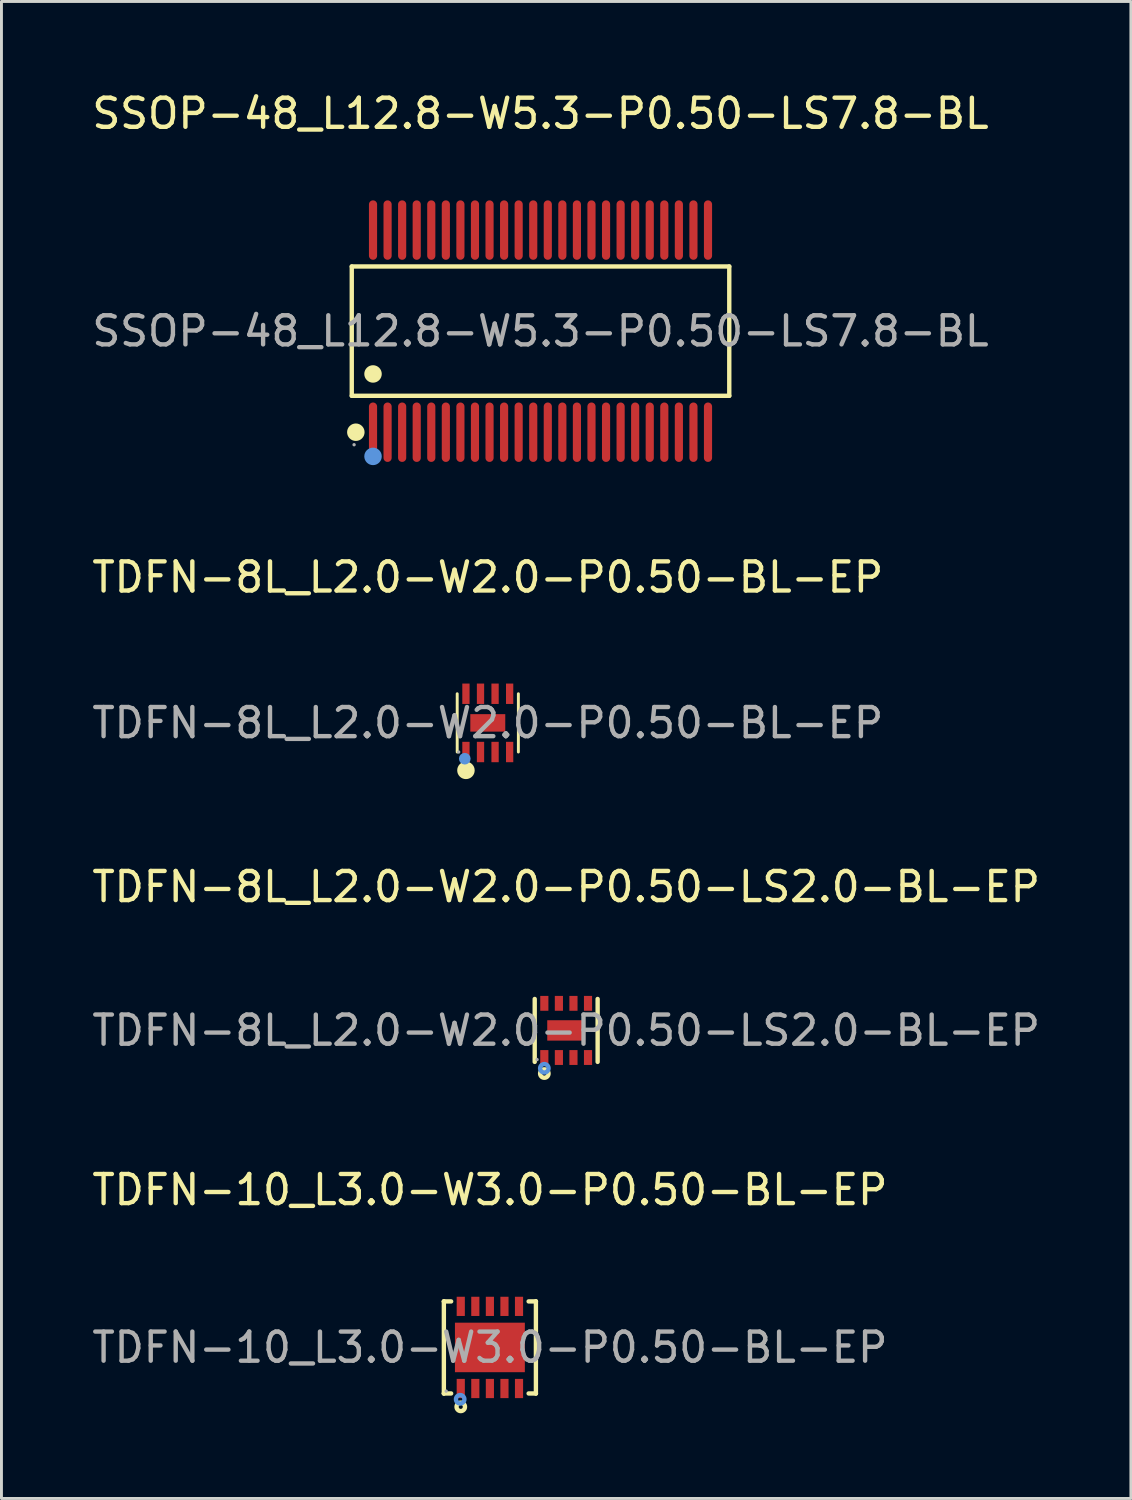
<source format=kicad_pcb>
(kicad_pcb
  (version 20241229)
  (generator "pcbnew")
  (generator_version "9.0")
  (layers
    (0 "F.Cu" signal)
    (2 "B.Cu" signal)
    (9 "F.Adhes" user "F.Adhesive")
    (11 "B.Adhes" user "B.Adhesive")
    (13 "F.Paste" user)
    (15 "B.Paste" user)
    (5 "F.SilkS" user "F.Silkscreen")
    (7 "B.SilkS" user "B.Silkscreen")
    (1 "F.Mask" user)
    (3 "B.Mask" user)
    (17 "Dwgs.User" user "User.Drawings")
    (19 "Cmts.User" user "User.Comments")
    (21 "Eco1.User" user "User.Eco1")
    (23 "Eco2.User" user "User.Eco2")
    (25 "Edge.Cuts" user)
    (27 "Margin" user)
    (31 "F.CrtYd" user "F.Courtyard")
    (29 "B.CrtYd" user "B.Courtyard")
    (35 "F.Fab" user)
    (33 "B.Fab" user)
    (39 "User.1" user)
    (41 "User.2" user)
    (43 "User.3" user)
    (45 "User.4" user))
  (footprint "TDFN-8L_L2.0-W2.0-P0.50-BL-EP"
    (layer "F.Cu")
    (at 13.696 21.767)
    (property "Reference" "TDFN-8L_L2.0-W2.0-P0.50-BL-EP" (at 0 -5 0) (layer "F.SilkS") (effects (font (size 1 1) (thickness 0.15))))
    (attr through_hole)
    (fp_line (start -1.05 1) (end -1.05 -1) (stroke (width 0.1) (type solid)) (layer "F.SilkS"))
    (fp_line (start 1.05 1) (end 1.05 -1) (stroke (width 0.1) (type solid)) (layer "F.SilkS"))
    (fp_arc (start -0.75 1.63) (mid -0.75 1.63) (end -0.75 1.63) (stroke (width 0.3) (type solid)) (layer "F.SilkS"))
    (fp_circle (center -0.79 1.23) (end -0.69 1.23) (stroke (width 0.2) (type solid)) (fill no) (layer "Cmts.User"))
    (fp_circle (center -1 1) (end -0.97 1) (stroke (width 0.06) (type solid)) (fill no) (layer "F.Fab"))
    (fp_text user "${REFERENCE}" (at 0 0 0) (layer "F.Fab") (effects (font (size 1 1) (thickness 0.15))))
    (pad "1" smd rect (at -0.75 1 90) (size 0.7 0.25) (layers "F.Cu" "F.Mask" "F.Paste"))
    (pad "2" smd rect (at -0.25 1 90) (size 0.7 0.25) (layers "F.Cu" "F.Mask" "F.Paste"))
    (pad "3" smd rect (at 0.25 1 90) (size 0.7 0.25) (layers "F.Cu" "F.Mask" "F.Paste"))
    (pad "4" smd rect (at 0.75 1 90) (size 0.7 0.25) (layers "F.Cu" "F.Mask" "F.Paste"))
    (pad "5" smd rect (at 0.75 -1 90) (size 0.7 0.25) (layers "F.Cu" "F.Mask" "F.Paste"))
    (pad "6" smd rect (at 0.25 -1 90) (size 0.7 0.25) (layers "F.Cu" "F.Mask" "F.Paste"))
    (pad "7" smd rect (at -0.25 -1 90) (size 0.7 0.25) (layers "F.Cu" "F.Mask" "F.Paste"))
    (pad "8" smd rect (at -0.75 -1 90) (size 0.7 0.25) (layers "F.Cu" "F.Mask" "F.Paste"))
    (pad "9" smd rect (at 0 0 180) (size 1.2 0.6) (layers "F.Cu" "F.Mask" "F.Paste")))
  (footprint "TDFN-10_L3.0-W3.0-P0.50-BL-EP"
    (layer "F.Cu")
    (at 13.768 43.208)
    (property "Reference" "TDFN-10_L3.0-W3.0-P0.50-BL-EP" (at 0 -5.41 0) (layer "F.SilkS") (effects (font (size 1 1) (thickness 0.15))))
    (attr through_hole)
    (fp_line (start -1.58 -1.58) (end -1.58 -1.58) (stroke (width 0.15) (type solid)) (layer "F.SilkS"))
    (fp_line (start -1.58 -1.58) (end -1.33 -1.58) (stroke (width 0.15) (type solid)) (layer "F.SilkS"))
    (fp_line (start -1.58 1.58) (end -1.58 -1.58) (stroke (width 0.15) (type solid)) (layer "F.SilkS"))
    (fp_line (start -1.58 1.58) (end -1.58 1.58) (stroke (width 0.15) (type solid)) (layer "F.SilkS"))
    (fp_line (start -1.33 1.58) (end -1.58 1.58) (stroke (width 0.15) (type solid)) (layer "F.SilkS"))
    (fp_line (start 1.33 1.58) (end 1.58 1.58) (stroke (width 0.15) (type solid)) (layer "F.SilkS"))
    (fp_line (start 1.58 -1.58) (end 1.33 -1.58) (stroke (width 0.15) (type solid)) (layer "F.SilkS"))
    (fp_line (start 1.58 -1.58) (end 1.58 -1.58) (stroke (width 0.15) (type solid)) (layer "F.SilkS"))
    (fp_line (start 1.58 1.58) (end 1.58 -1.58) (stroke (width 0.15) (type solid)) (layer "F.SilkS"))
    (fp_line (start 1.58 1.58) (end 1.58 1.58) (stroke (width 0.15) (type solid)) (layer "F.SilkS"))
    (fp_circle (center -1 2.04) (end -0.93 2.04) (stroke (width 0.15) (type solid)) (fill no) (layer "F.SilkS"))
    (fp_circle (center -1.02 1.78) (end -0.95 1.78) (stroke (width 0.15) (type solid)) (fill no) (layer "Cmts.User"))
    (fp_circle (center -1.5 1.5) (end -1.47 1.5) (stroke (width 0.06) (type solid)) (fill no) (layer "F.Fab"))
    (fp_text user "${REFERENCE}" (at 0 0 0) (layer "F.Fab") (effects (font (size 1 1) (thickness 0.15))))
    (pad "1" smd rect (at -1 1.41) (size 0.28 0.66) (layers "F.Cu" "F.Mask" "F.Paste"))
    (pad "2" smd rect (at -0.5 1.41) (size 0.28 0.66) (layers "F.Cu" "F.Mask" "F.Paste"))
    (pad "3" smd rect (at 0 1.41) (size 0.28 0.66) (layers "F.Cu" "F.Mask" "F.Paste"))
    (pad "4" smd rect (at 0.5 1.41) (size 0.28 0.66) (layers "F.Cu" "F.Mask" "F.Paste"))
    (pad "5" smd rect (at 1 1.41) (size 0.28 0.66) (layers "F.Cu" "F.Mask" "F.Paste"))
    (pad "6" smd rect (at 1 -1.41) (size 0.28 0.66) (layers "F.Cu" "F.Mask" "F.Paste"))
    (pad "7" smd rect (at 0.5 -1.41) (size 0.28 0.66) (layers "F.Cu" "F.Mask" "F.Paste"))
    (pad "8" smd rect (at 0 -1.41) (size 0.28 0.66) (layers "F.Cu" "F.Mask" "F.Paste"))
    (pad "9" smd rect (at -0.5 -1.41) (size 0.28 0.66) (layers "F.Cu" "F.Mask" "F.Paste"))
    (pad "10" smd rect (at -1 -1.41) (size 0.28 0.66) (layers "F.Cu" "F.Mask" "F.Paste"))
    (pad "11" smd rect (at 0 0) (size 2.4 1.7) (layers "F.Cu" "F.Mask" "F.Paste")))
  (footprint "TDFN-8L_L2.0-W2.0-P0.50-LS2.0-BL-EP"
    (layer "F.Cu")
    (at 16.387 32.325)
    (property "Reference" "TDFN-8L_L2.0-W2.0-P0.50-LS2.0-BL-EP" (at 0 -4.93 0) (layer "F.SilkS") (effects (font (size 1 1) (thickness 0.15))))
    (attr through_hole)
    (fp_line (start -1.08 1.08) (end -1.08 -1.08) (stroke (width 0.15) (type solid)) (layer "F.SilkS"))
    (fp_line (start 1.08 1.08) (end 1.08 -1.08) (stroke (width 0.15) (type solid)) (layer "F.SilkS"))
    (fp_circle (center -0.75 1.48) (end -0.68 1.48) (stroke (width 0.15) (type solid)) (fill no) (layer "F.SilkS"))
    (fp_circle (center -0.75 1.3) (end -0.68 1.3) (stroke (width 0.15) (type solid)) (fill no) (layer "Cmts.User"))
    (fp_circle (center -1 1) (end -0.97 1) (stroke (width 0.06) (type solid)) (fill no) (layer "F.Fab"))
    (fp_text user "${REFERENCE}" (at 0 0 0) (layer "F.Fab") (effects (font (size 1 1) (thickness 0.15))))
    (pad "1" smd rect (at -0.75 0.93) (size 0.28 0.51) (layers "F.Cu" "F.Mask" "F.Paste"))
    (pad "2" smd rect (at -0.25 0.93) (size 0.28 0.51) (layers "F.Cu" "F.Mask" "F.Paste"))
    (pad "3" smd rect (at 0.25 0.93) (size 0.28 0.51) (layers "F.Cu" "F.Mask" "F.Paste"))
    (pad "4" smd rect (at 0.75 0.93) (size 0.28 0.51) (layers "F.Cu" "F.Mask" "F.Paste"))
    (pad "5" smd rect (at 0.75 -0.93) (size 0.28 0.51) (layers "F.Cu" "F.Mask" "F.Paste"))
    (pad "6" smd rect (at 0.25 -0.93) (size 0.28 0.51) (layers "F.Cu" "F.Mask" "F.Paste"))
    (pad "7" smd rect (at -0.25 -0.93) (size 0.28 0.51) (layers "F.Cu" "F.Mask" "F.Paste"))
    (pad "8" smd rect (at -0.75 -0.93) (size 0.28 0.51) (layers "F.Cu" "F.Mask" "F.Paste"))
    (pad "9" smd rect (at 0 0) (size 1.3 0.7) (layers "F.Cu" "F.Mask" "F.Paste")))
  (footprint "SSOP-48_L12.8-W5.3-P0.50-LS7.8-BL"
    (layer "F.Cu")
    (at 15.506 8.318)
    (property "Reference" "SSOP-48_L12.8-W5.3-P0.50-LS7.8-BL" (at 0 -7.47 0) (layer "F.SilkS") (effects (font (size 1 1) (thickness 0.15))))
    (attr through_hole)
    (fp_line (start -6.48 -2.22) (end 6.48 -2.22) (stroke (width 0.15) (type solid)) (layer "F.SilkS"))
    (fp_line (start -6.48 2.22) (end -6.48 -2.22) (stroke (width 0.15) (type solid)) (layer "F.SilkS"))
    (fp_line (start 6.48 -2.22) (end 6.48 2.22) (stroke (width 0.15) (type solid)) (layer "F.SilkS"))
    (fp_line (start 6.48 2.22) (end -6.48 2.22) (stroke (width 0.15) (type solid)) (layer "F.SilkS"))
    (fp_circle (center -6.34 3.47) (end -6.19 3.47) (stroke (width 0.3) (type solid)) (fill no) (layer "F.SilkS"))
    (fp_circle (center -5.75 1.47) (end -5.6 1.47) (stroke (width 0.3) (type solid)) (fill no) (layer "F.SilkS"))
    (fp_circle (center -5.75 4.3) (end -5.6 4.3) (stroke (width 0.3) (type solid)) (fill no) (layer "Cmts.User"))
    (fp_circle (center -6.4 3.9) (end -6.37 3.9) (stroke (width 0.06) (type solid)) (fill no) (layer "F.Fab"))
    (fp_text user "${REFERENCE}" (at 0 0 0) (layer "F.Fab") (effects (font (size 1 1) (thickness 0.15))))
    (pad "1" smd oval (at -5.75 3.47) (size 0.28 2.04) (layers "F.Cu" "F.Mask" "F.Paste"))
    (pad "2" smd oval (at -5.25 3.47) (size 0.28 2.04) (layers "F.Cu" "F.Mask" "F.Paste"))
    (pad "3" smd oval (at -4.75 3.47) (size 0.28 2.04) (layers "F.Cu" "F.Mask" "F.Paste"))
    (pad "4" smd oval (at -4.25 3.47) (size 0.28 2.04) (layers "F.Cu" "F.Mask" "F.Paste"))
    (pad "5" smd oval (at -3.75 3.47) (size 0.28 2.04) (layers "F.Cu" "F.Mask" "F.Paste"))
    (pad "6" smd oval (at -3.25 3.47) (size 0.28 2.04) (layers "F.Cu" "F.Mask" "F.Paste"))
    (pad "7" smd oval (at -2.75 3.47) (size 0.28 2.04) (layers "F.Cu" "F.Mask" "F.Paste"))
    (pad "8" smd oval (at -2.25 3.47) (size 0.28 2.04) (layers "F.Cu" "F.Mask" "F.Paste"))
    (pad "9" smd oval (at -1.75 3.47) (size 0.28 2.04) (layers "F.Cu" "F.Mask" "F.Paste"))
    (pad "10" smd oval (at -1.25 3.47) (size 0.28 2.04) (layers "F.Cu" "F.Mask" "F.Paste"))
    (pad "11" smd oval (at -0.75 3.47) (size 0.28 2.04) (layers "F.Cu" "F.Mask" "F.Paste"))
    (pad "12" smd oval (at -0.25 3.47) (size 0.28 2.04) (layers "F.Cu" "F.Mask" "F.Paste"))
    (pad "13" smd oval (at 0.25 3.47) (size 0.28 2.04) (layers "F.Cu" "F.Mask" "F.Paste"))
    (pad "14" smd oval (at 0.75 3.47) (size 0.28 2.04) (layers "F.Cu" "F.Mask" "F.Paste"))
    (pad "15" smd oval (at 1.25 3.47) (size 0.28 2.04) (layers "F.Cu" "F.Mask" "F.Paste"))
    (pad "16" smd oval (at 1.75 3.47) (size 0.28 2.04) (layers "F.Cu" "F.Mask" "F.Paste"))
    (pad "17" smd oval (at 2.25 3.47) (size 0.28 2.04) (layers "F.Cu" "F.Mask" "F.Paste"))
    (pad "18" smd oval (at 2.75 3.47) (size 0.28 2.04) (layers "F.Cu" "F.Mask" "F.Paste"))
    (pad "19" smd oval (at 3.25 3.47) (size 0.28 2.04) (layers "F.Cu" "F.Mask" "F.Paste"))
    (pad "20" smd oval (at 3.75 3.47) (size 0.28 2.04) (layers "F.Cu" "F.Mask" "F.Paste"))
    (pad "21" smd oval (at 4.25 3.47) (size 0.28 2.04) (layers "F.Cu" "F.Mask" "F.Paste"))
    (pad "22" smd oval (at 4.75 3.47) (size 0.28 2.04) (layers "F.Cu" "F.Mask" "F.Paste"))
    (pad "23" smd oval (at 5.25 3.47) (size 0.28 2.04) (layers "F.Cu" "F.Mask" "F.Paste"))
    (pad "24" smd oval (at 5.75 3.47) (size 0.28 2.04) (layers "F.Cu" "F.Mask" "F.Paste"))
    (pad "25" smd oval (at 5.75 -3.47) (size 0.28 2.04) (layers "F.Cu" "F.Mask" "F.Paste"))
    (pad "26" smd oval (at 5.25 -3.47) (size 0.28 2.04) (layers "F.Cu" "F.Mask" "F.Paste"))
    (pad "27" smd oval (at 4.75 -3.47) (size 0.28 2.04) (layers "F.Cu" "F.Mask" "F.Paste"))
    (pad "28" smd oval (at 4.25 -3.47) (size 0.28 2.04) (layers "F.Cu" "F.Mask" "F.Paste"))
    (pad "29" smd oval (at 3.75 -3.47) (size 0.28 2.04) (layers "F.Cu" "F.Mask" "F.Paste"))
    (pad "30" smd oval (at 3.25 -3.47) (size 0.28 2.04) (layers "F.Cu" "F.Mask" "F.Paste"))
    (pad "31" smd oval (at 2.75 -3.47) (size 0.28 2.04) (layers "F.Cu" "F.Mask" "F.Paste"))
    (pad "32" smd oval (at 2.25 -3.47) (size 0.28 2.04) (layers "F.Cu" "F.Mask" "F.Paste"))
    (pad "33" smd oval (at 1.75 -3.47) (size 0.28 2.04) (layers "F.Cu" "F.Mask" "F.Paste"))
    (pad "34" smd oval (at 1.25 -3.47) (size 0.28 2.04) (layers "F.Cu" "F.Mask" "F.Paste"))
    (pad "35" smd oval (at 0.75 -3.47) (size 0.28 2.04) (layers "F.Cu" "F.Mask" "F.Paste"))
    (pad "36" smd oval (at 0.25 -3.47) (size 0.28 2.04) (layers "F.Cu" "F.Mask" "F.Paste"))
    (pad "37" smd oval (at -0.25 -3.47) (size 0.28 2.04) (layers "F.Cu" "F.Mask" "F.Paste"))
    (pad "38" smd oval (at -0.75 -3.47) (size 0.28 2.04) (layers "F.Cu" "F.Mask" "F.Paste"))
    (pad "39" smd oval (at -1.25 -3.47) (size 0.28 2.04) (layers "F.Cu" "F.Mask" "F.Paste"))
    (pad "40" smd oval (at -1.75 -3.47) (size 0.28 2.04) (layers "F.Cu" "F.Mask" "F.Paste"))
    (pad "41" smd oval (at -2.25 -3.47) (size 0.28 2.04) (layers "F.Cu" "F.Mask" "F.Paste"))
    (pad "42" smd oval (at -2.75 -3.47) (size 0.28 2.04) (layers "F.Cu" "F.Mask" "F.Paste"))
    (pad "43" smd oval (at -3.25 -3.47) (size 0.28 2.04) (layers "F.Cu" "F.Mask" "F.Paste"))
    (pad "44" smd oval (at -3.75 -3.47) (size 0.28 2.04) (layers "F.Cu" "F.Mask" "F.Paste"))
    (pad "45" smd oval (at -4.25 -3.47) (size 0.28 2.04) (layers "F.Cu" "F.Mask" "F.Paste"))
    (pad "46" smd oval (at -4.75 -3.47) (size 0.28 2.04) (layers "F.Cu" "F.Mask" "F.Paste"))
    (pad "47" smd oval (at -5.25 -3.47) (size 0.28 2.04) (layers "F.Cu" "F.Mask" "F.Paste"))
    (pad "48" smd oval (at -5.75 -3.47) (size 0.28 2.04) (layers "F.Cu" "F.Mask" "F.Paste")))
  (gr_rect
    (start -3 -3)
    (end 35.774 48.393)
    (stroke (width 0.1) (type default))
    (fill no)
    (layer "Edge.Cuts")))
</source>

## Work item
In the listing above, the lines from the one containing "(fp_line (start -1.58 -1.58) (end -1.33" through the one containing "(fp_line (start 1.58 -1.58) (end 1.58" must be set down exactly, with no other lines.

## Reply to the task
    (fp_line (start -1.58 -1.58) (end -1.33 -1.58) (stroke (width 0.15) (type solid)) (layer "F.SilkS"))
    (fp_line (start -1.58 1.58) (end -1.58 -1.58) (stroke (width 0.15) (type solid)) (layer "F.SilkS"))
    (fp_line (start -1.58 1.58) (end -1.58 1.58) (stroke (width 0.15) (type solid)) (layer "F.SilkS"))
    (fp_line (start -1.33 1.58) (end -1.58 1.58) (stroke (width 0.15) (type solid)) (layer "F.SilkS"))
    (fp_line (start 1.33 1.58) (end 1.58 1.58) (stroke (width 0.15) (type solid)) (layer "F.SilkS"))
    (fp_line (start 1.58 -1.58) (end 1.33 -1.58) (stroke (width 0.15) (type solid)) (layer "F.SilkS"))
    (fp_line (start 1.58 -1.58) (end 1.58 -1.58) (stroke (width 0.15) (type solid)) (layer "F.SilkS"))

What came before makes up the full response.